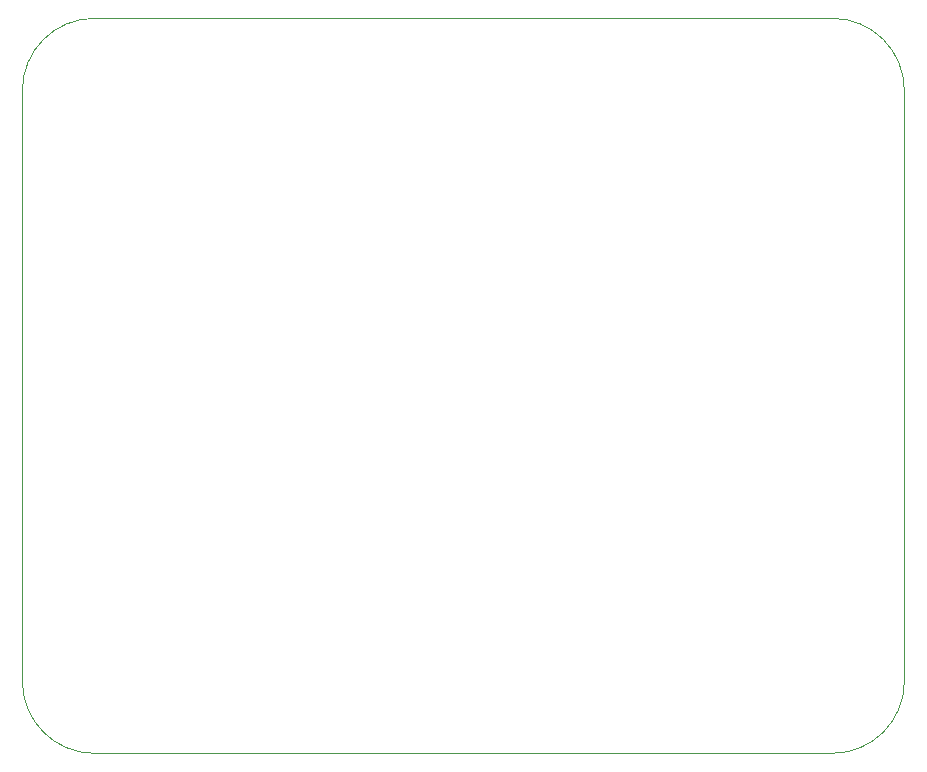
<source format=gm1>
G04 #@! TF.GenerationSoftware,KiCad,Pcbnew,(5.1.9)-1*
G04 #@! TF.CreationDate,2021-05-02T01:08:58+02:00*
G04 #@! TF.ProjectId,atmega32,61746d65-6761-4333-922e-6b696361645f,rev?*
G04 #@! TF.SameCoordinates,Original*
G04 #@! TF.FileFunction,Profile,NP*
%FSLAX46Y46*%
G04 Gerber Fmt 4.6, Leading zero omitted, Abs format (unit mm)*
G04 Created by KiCad (PCBNEW (5.1.9)-1) date 2021-05-02 01:08:58*
%MOMM*%
%LPD*%
G01*
G04 APERTURE LIST*
G04 #@! TA.AperFunction,Profile*
%ADD10C,0.050000*%
G04 #@! TD*
G04 APERTURE END LIST*
D10*
X102616000Y-153162000D02*
G75*
G02*
X96520000Y-147066000I0J6096000D01*
G01*
X171196000Y-147066000D02*
G75*
G02*
X165100000Y-153162000I-6096000J0D01*
G01*
X165100000Y-90932000D02*
G75*
G02*
X171196000Y-97028000I0J-6096000D01*
G01*
X96520000Y-97028000D02*
G75*
G02*
X102616000Y-90932000I6096000J0D01*
G01*
X96520000Y-147066000D02*
X96520000Y-97028000D01*
X165100000Y-153162000D02*
X102616000Y-153162000D01*
X171196000Y-97028000D02*
X171196000Y-147066000D01*
X102616000Y-90932000D02*
X165100000Y-90932000D01*
M02*

</source>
++++++++++++++++++++
◆ **Problem details**
In the listing, how many lines hold "KiCad"? Answer with a bare number.

◆ **Answer to this problem**
2